Professor talks about the rise in book challenges
Eight months into 2022, there were challenges to about 1,650 books in schools, universities and public libraries. That’s on track to top last year’s then-record number, according to an American Library Association report.
Illinois has seen its share of challenges, including in such suburbs as Barrington, Lake Forest, Wheaton and Downers Grove. Meanwhile, in Des Plaines this month, two extreme groups ran a training session for potential school board members. That drew a protest that included parents and representatives of civil rights groups and other organizations.
Challenged books include "Gender Queer: A Memoir" and the fiction works "Flamer" and "The Hate U Give", which features a girl facing systemic racism after her friend is murdered by police.

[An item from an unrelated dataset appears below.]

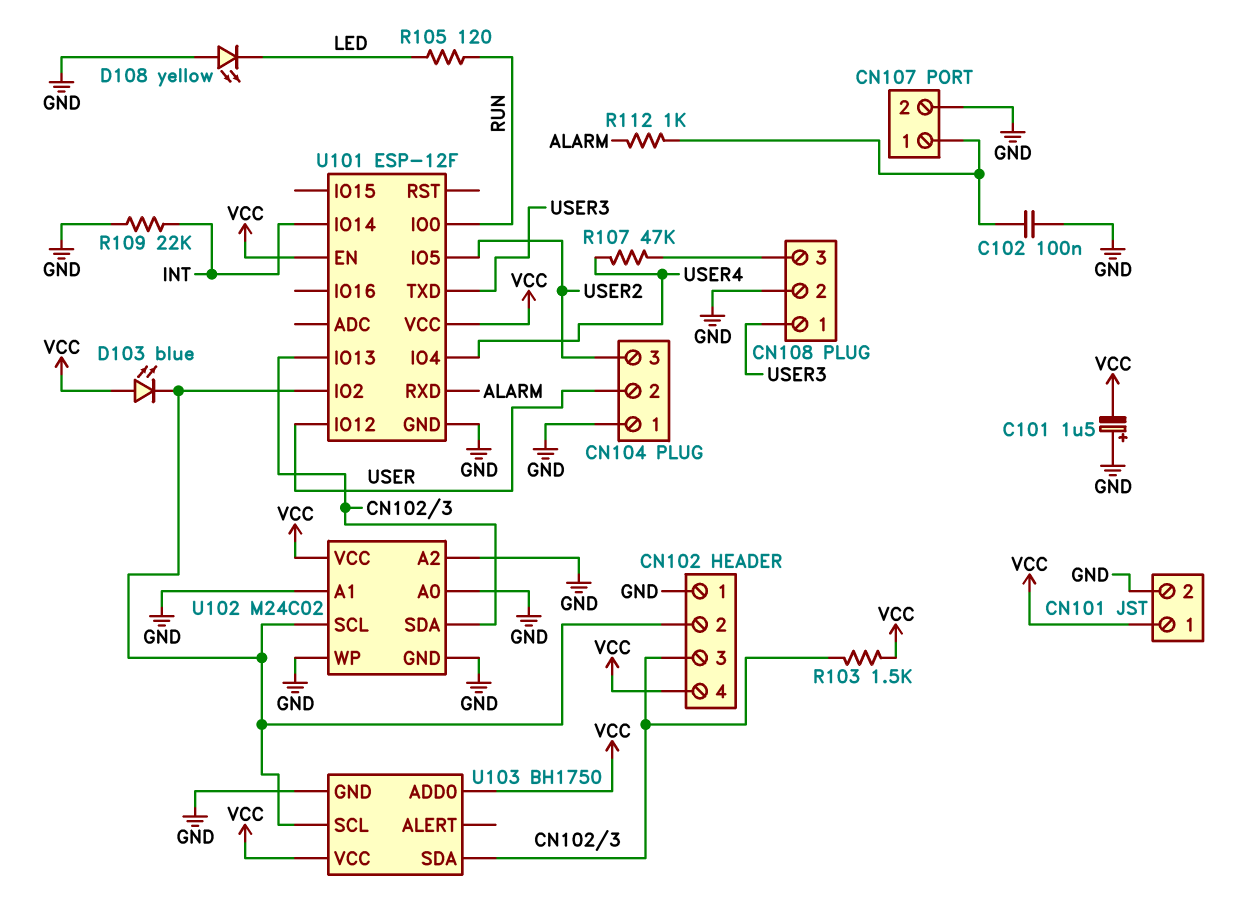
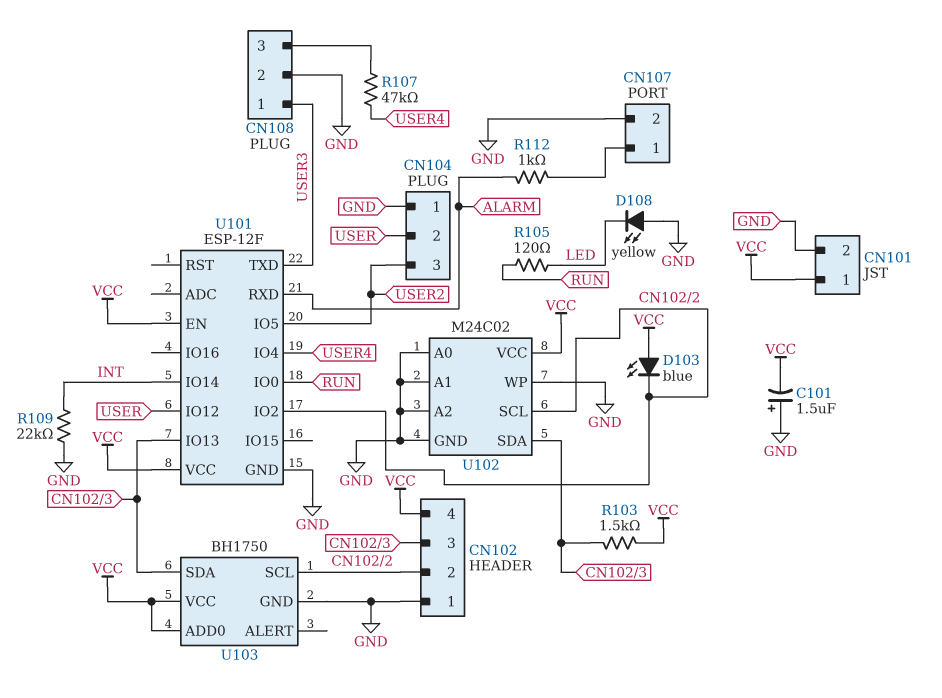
C102: 100nF (CN107/1, GND) -> none

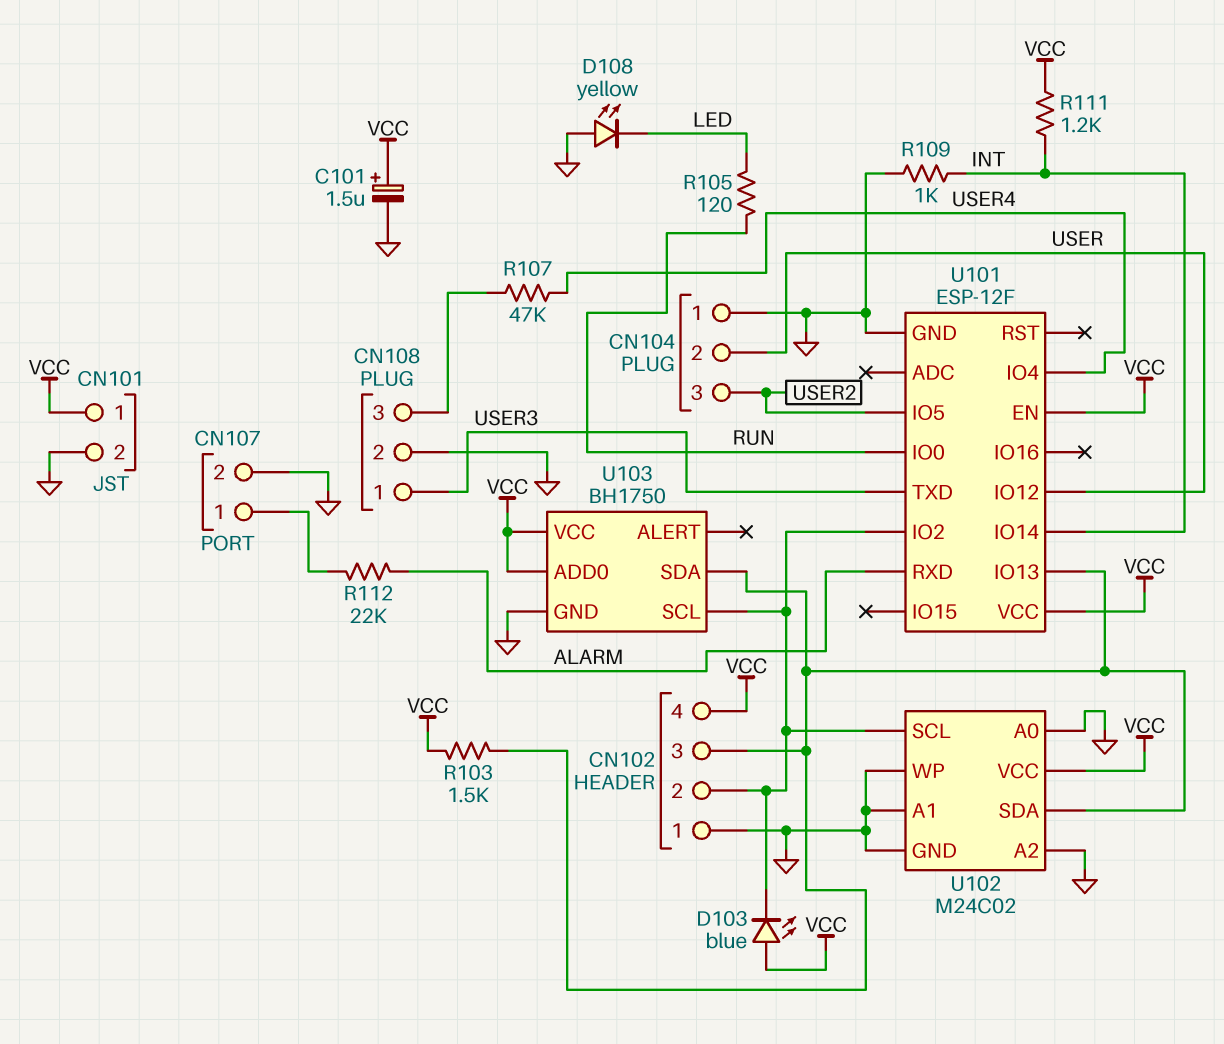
C101: 1.5uF (plus GND, minus VCC) -> 1.5uF (plus VCC, minus GND)
R109: 22k (GND, INT) -> 1k (GND, INT)
R111: none -> 1.2k (INT, VCC)
R112: 1k (ALARM, CN107/1) -> 22k (ALARM, CN107/1)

University of Illinois associate professor of Information Science Emily Knox is editor of the Journal of Intellectual Freedom and Privacy. She is author of tomes that include "Book Banning in 21st Century America."

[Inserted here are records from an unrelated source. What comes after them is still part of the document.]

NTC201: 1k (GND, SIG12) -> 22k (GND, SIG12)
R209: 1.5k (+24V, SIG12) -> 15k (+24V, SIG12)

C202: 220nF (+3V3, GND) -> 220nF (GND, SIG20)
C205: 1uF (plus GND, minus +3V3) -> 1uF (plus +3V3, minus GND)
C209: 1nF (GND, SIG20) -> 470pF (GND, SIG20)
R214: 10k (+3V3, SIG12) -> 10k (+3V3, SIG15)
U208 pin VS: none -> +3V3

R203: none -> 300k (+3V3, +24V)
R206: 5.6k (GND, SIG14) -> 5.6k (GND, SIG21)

Knox said she believes those who support the books should carry out training sessions, too.
“It is really important for kids to understand the world around them to understand themselves.”
She said she recognizes that some books may offer ideas that a parent opposes.
“But reading the books does not necessarily mean that your kids will come away …not having your values. You can take the time to talk to the kids about the books, but if you really don't want your kid to read the book, then your kid doesn't have to read the book. You should not take that right away from other parents who do want their kids to read the book,” Knox said.
She called the onslaught of challenges reactionary.
“I think it's impossible to look at this without thinking about the whole arc of our history and America. We're going through backlash politics right now, with the election of Donald Trump with the changes in who is an American.“
“It's really a reaction to the idea that we'll maybe gender isn't a binary…. What does it mean that one of our presidents was black?’’ she said.
“The reason why there is an increase right now is really due to social media. So there always have been groups of people who have challenged books. But of course, it's much easier to find those people now,” she said.